Work order -
Answer these questions from the opinion piece about David Cameron:
1. On what date was the piece published?
2. Whose "no money" note does the headline mention?
3. According to the writer, what can the microscopic speck of thought suddenly expand into?

Excerpt provided -

The prime minister’s indignation over Liam Byrne’s ‘no money’ note was nothing but a desperate ploy to look principled about something

 

Sunday 17 May 2015 09.30 BST

 

David Cameron doesn’t strike me as a man of principle. I’m certainly not alone in thinking that – I reckon even some of his supporters would probably agree. I don’t expect he would, though – not publicly, anyway. That would be going a bit far even for the steady-hand-on-the-tiller brand of chillaxed leadership that he specialises in projecting.

 

But I think he would disassociate himself, if not from having principles altogether, from idealism. He reckons that, in the absence of any hot and angry beliefs, we’ll assume he’s got lots of quietly firm, conservative convictions – and not just a vast inner void, in the centre of which is a microscopic speck of thought, like an infant universe, that can suddenly expand at frightening speed into a fully formed request for a biscuit.

 

He’s not someone who goes around deeply believing in, desperately hoping for, fervently opposing or earnestly contemplating stuff; not one of those guys who carry on as if thinking isn’t actually an incredibly tiring thing to have to do. And I quite like that quality about him, to be honest.

 

The strict limit he places on the extent to which he gives a shit about anything is a trait I recognise in myself: there are so many crises and injustices afflicting our country and the world and, deep down, I know I don’t care about them nearly as much as I should. So any evidence of other people who are similarly lazy and thoughtless makes me feel better.

 

I’m not saying that makes Cameron an ideal prime minister, but it doesn’t make me dislike him like it should. It makes me think he’s a familiar weak human rather than an intimidating “good person” who would probably be boring to talk to or make me feel guilty.

Saved data entries:
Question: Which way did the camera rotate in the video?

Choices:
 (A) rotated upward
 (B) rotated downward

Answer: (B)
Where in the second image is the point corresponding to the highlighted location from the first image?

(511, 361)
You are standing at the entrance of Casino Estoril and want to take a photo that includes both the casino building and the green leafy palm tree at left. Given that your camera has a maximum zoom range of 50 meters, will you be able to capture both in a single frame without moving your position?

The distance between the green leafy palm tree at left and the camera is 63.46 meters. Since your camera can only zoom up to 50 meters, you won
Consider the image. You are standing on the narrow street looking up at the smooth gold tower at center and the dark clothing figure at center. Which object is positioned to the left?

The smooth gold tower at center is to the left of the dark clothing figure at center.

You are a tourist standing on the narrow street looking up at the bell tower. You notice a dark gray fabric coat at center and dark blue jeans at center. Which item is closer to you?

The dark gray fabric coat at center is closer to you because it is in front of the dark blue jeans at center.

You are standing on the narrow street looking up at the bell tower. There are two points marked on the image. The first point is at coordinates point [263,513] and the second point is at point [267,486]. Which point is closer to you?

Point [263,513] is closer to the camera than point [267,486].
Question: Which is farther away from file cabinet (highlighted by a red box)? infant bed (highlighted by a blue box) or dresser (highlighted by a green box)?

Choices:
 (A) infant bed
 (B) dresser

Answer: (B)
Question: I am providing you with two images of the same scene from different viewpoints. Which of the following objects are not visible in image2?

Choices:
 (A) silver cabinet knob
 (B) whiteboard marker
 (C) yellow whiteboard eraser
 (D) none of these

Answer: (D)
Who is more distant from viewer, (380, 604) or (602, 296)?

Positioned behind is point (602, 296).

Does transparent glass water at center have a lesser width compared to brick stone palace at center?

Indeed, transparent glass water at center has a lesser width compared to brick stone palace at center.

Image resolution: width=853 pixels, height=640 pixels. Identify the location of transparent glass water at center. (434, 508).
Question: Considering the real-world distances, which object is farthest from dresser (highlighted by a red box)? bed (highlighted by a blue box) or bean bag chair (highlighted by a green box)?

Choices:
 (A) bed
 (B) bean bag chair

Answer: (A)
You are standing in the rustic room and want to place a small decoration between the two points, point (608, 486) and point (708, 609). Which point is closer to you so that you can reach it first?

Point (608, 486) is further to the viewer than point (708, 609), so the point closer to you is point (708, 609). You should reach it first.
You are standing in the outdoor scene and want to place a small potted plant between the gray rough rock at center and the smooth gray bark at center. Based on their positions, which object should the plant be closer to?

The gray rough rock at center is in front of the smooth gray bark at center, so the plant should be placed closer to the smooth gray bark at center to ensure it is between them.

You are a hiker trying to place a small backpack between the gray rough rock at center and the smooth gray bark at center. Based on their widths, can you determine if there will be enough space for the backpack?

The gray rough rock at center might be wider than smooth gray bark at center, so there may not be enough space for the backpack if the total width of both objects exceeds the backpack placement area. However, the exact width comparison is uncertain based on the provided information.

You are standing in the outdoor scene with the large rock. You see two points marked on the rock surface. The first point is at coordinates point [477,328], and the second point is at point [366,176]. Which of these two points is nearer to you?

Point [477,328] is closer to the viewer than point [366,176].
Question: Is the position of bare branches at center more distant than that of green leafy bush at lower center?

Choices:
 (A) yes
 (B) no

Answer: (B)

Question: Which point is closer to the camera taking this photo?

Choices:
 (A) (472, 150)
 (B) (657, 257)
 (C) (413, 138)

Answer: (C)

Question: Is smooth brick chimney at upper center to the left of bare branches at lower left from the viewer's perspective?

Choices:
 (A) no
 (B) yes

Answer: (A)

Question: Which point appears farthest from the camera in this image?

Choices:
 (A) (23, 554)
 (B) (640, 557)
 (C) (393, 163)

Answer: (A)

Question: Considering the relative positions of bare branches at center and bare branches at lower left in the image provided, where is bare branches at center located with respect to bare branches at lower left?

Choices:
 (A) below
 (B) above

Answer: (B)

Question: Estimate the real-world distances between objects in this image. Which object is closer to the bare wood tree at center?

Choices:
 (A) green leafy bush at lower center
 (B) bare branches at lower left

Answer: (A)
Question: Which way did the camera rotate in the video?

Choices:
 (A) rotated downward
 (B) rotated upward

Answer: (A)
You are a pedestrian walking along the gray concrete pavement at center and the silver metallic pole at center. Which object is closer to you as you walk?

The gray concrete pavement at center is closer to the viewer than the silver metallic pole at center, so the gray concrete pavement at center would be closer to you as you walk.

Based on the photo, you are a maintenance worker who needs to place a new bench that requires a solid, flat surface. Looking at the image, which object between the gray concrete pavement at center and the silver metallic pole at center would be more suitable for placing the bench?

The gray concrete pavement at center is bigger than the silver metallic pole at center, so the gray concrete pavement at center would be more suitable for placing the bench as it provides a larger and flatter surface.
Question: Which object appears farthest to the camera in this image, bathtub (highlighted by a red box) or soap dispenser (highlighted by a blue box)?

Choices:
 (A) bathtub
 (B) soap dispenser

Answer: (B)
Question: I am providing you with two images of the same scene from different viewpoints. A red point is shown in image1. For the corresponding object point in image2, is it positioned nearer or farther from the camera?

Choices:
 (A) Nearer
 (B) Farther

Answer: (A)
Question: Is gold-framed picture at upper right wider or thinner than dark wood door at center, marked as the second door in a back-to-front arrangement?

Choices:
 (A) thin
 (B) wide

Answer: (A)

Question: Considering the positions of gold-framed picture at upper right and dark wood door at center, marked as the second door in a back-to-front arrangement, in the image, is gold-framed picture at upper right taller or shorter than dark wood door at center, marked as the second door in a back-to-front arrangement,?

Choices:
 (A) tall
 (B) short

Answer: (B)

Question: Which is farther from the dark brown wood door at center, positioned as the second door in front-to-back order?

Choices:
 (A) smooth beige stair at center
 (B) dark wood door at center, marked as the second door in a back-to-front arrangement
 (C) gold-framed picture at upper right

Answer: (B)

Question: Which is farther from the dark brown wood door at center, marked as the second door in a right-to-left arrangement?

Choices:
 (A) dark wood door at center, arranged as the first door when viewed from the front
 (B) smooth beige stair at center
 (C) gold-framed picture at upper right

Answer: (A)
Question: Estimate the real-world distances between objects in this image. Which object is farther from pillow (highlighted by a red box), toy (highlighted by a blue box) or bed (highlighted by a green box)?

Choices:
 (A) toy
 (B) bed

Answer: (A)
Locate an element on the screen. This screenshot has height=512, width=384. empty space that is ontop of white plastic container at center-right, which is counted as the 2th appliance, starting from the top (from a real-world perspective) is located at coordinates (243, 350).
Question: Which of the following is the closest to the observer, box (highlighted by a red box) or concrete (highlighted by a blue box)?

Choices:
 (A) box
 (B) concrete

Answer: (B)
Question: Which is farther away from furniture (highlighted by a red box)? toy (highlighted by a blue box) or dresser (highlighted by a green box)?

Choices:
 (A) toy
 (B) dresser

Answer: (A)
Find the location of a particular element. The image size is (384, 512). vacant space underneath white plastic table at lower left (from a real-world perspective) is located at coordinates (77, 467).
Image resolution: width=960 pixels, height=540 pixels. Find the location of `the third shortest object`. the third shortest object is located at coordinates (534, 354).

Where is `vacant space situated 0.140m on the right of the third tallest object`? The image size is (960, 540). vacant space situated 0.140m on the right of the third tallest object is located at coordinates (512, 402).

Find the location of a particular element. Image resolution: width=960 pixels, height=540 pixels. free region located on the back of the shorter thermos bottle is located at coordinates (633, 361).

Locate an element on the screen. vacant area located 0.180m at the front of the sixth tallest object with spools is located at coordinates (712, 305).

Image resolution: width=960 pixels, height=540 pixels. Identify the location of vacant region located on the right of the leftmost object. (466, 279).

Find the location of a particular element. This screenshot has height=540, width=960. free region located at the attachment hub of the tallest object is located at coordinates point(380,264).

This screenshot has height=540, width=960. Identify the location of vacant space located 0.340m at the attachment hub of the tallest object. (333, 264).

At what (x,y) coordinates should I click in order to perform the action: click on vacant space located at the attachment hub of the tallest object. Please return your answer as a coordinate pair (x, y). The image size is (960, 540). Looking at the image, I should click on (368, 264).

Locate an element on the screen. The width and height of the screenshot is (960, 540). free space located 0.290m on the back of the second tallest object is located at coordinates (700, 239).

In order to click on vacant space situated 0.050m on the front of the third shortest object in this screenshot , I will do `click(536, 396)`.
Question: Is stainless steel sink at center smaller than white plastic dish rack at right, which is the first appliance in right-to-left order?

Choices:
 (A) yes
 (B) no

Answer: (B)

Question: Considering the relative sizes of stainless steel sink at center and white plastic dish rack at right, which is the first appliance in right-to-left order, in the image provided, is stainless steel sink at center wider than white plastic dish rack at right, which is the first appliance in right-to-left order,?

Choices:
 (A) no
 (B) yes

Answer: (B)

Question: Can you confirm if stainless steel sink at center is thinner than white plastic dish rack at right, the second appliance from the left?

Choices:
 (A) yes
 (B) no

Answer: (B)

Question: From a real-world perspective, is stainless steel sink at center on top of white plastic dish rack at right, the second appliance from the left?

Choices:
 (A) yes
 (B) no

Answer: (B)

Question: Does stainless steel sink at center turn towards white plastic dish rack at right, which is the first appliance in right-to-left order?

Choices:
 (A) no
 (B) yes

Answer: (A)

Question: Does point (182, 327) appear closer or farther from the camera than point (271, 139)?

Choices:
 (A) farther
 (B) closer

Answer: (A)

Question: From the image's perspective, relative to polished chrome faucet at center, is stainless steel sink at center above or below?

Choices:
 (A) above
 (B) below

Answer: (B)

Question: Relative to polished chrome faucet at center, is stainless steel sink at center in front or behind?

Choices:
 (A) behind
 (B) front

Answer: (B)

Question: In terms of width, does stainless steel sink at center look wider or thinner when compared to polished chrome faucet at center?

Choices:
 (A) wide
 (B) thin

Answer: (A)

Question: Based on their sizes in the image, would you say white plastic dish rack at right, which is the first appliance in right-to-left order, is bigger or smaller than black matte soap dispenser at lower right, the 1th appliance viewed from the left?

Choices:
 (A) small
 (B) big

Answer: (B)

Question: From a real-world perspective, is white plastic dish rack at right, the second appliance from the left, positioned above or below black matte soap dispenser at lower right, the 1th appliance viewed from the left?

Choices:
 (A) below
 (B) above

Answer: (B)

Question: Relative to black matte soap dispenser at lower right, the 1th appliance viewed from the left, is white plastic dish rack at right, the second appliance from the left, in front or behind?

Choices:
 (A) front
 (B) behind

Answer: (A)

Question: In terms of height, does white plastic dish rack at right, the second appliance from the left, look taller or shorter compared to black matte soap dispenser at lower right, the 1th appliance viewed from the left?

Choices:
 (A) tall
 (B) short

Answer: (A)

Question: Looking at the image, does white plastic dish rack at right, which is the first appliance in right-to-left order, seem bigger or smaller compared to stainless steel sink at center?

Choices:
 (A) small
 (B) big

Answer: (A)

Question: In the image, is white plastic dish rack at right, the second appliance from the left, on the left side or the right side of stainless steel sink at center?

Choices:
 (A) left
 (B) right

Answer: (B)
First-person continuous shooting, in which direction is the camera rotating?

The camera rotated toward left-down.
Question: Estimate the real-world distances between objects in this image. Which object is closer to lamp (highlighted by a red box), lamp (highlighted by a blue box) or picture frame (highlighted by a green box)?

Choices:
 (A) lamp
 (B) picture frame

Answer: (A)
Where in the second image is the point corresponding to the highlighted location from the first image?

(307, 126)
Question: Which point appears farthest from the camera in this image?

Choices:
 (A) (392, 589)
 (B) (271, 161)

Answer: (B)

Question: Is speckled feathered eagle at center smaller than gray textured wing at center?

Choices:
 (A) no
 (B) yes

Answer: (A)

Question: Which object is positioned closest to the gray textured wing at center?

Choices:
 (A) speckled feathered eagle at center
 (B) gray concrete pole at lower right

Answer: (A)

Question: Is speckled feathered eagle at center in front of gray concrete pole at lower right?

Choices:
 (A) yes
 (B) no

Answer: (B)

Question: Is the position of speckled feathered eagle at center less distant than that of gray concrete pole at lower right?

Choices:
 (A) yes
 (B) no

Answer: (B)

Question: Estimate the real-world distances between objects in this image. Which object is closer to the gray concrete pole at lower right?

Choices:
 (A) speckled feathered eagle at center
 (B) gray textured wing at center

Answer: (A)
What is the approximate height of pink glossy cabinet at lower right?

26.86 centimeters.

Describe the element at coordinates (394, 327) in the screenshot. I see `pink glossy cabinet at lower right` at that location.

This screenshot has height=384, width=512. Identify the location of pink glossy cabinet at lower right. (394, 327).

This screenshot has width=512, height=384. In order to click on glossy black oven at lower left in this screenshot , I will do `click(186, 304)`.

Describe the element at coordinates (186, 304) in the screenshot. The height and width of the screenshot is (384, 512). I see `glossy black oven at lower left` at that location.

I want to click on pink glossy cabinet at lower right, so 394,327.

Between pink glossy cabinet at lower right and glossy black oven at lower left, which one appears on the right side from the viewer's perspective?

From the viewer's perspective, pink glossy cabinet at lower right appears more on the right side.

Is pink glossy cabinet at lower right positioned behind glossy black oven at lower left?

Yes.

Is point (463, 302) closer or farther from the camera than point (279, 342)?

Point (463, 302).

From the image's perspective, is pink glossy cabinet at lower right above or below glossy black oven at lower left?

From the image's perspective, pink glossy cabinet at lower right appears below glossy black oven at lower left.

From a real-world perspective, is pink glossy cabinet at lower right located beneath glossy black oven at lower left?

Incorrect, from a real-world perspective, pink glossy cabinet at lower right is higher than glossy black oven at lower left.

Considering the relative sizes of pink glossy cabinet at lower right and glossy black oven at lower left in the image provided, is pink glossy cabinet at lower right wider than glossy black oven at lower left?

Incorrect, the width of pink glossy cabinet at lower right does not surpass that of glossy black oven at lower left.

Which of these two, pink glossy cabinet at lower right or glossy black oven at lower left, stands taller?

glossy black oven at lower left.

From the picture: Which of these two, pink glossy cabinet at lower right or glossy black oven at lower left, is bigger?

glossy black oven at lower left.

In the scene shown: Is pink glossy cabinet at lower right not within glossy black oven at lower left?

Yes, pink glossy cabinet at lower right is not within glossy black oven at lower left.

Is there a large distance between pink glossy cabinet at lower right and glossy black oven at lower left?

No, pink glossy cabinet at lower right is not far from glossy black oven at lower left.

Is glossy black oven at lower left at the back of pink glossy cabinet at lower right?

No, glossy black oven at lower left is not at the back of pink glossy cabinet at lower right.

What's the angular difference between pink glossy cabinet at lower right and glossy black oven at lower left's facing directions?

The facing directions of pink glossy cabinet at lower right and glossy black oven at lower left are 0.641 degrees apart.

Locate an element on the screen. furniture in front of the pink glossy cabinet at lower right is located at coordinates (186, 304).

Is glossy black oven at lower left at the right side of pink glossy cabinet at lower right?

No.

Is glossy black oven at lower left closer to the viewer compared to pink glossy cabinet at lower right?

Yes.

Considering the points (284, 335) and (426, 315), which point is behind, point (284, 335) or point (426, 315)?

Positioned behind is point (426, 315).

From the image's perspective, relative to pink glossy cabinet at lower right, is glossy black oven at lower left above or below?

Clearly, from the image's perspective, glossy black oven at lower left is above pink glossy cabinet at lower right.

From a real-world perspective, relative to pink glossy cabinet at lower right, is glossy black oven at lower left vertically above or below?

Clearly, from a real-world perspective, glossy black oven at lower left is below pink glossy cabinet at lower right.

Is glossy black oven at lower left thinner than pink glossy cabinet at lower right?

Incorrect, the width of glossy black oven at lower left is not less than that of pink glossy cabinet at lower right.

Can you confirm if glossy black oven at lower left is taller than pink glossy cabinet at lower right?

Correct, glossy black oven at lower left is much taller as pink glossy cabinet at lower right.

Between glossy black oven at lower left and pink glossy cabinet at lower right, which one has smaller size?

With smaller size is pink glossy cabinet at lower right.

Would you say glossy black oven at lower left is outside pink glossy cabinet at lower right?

Written solution -
1. Sunday 17 May 2015.
2. Liam Byrne's.
3. A fully formed request for a biscuit.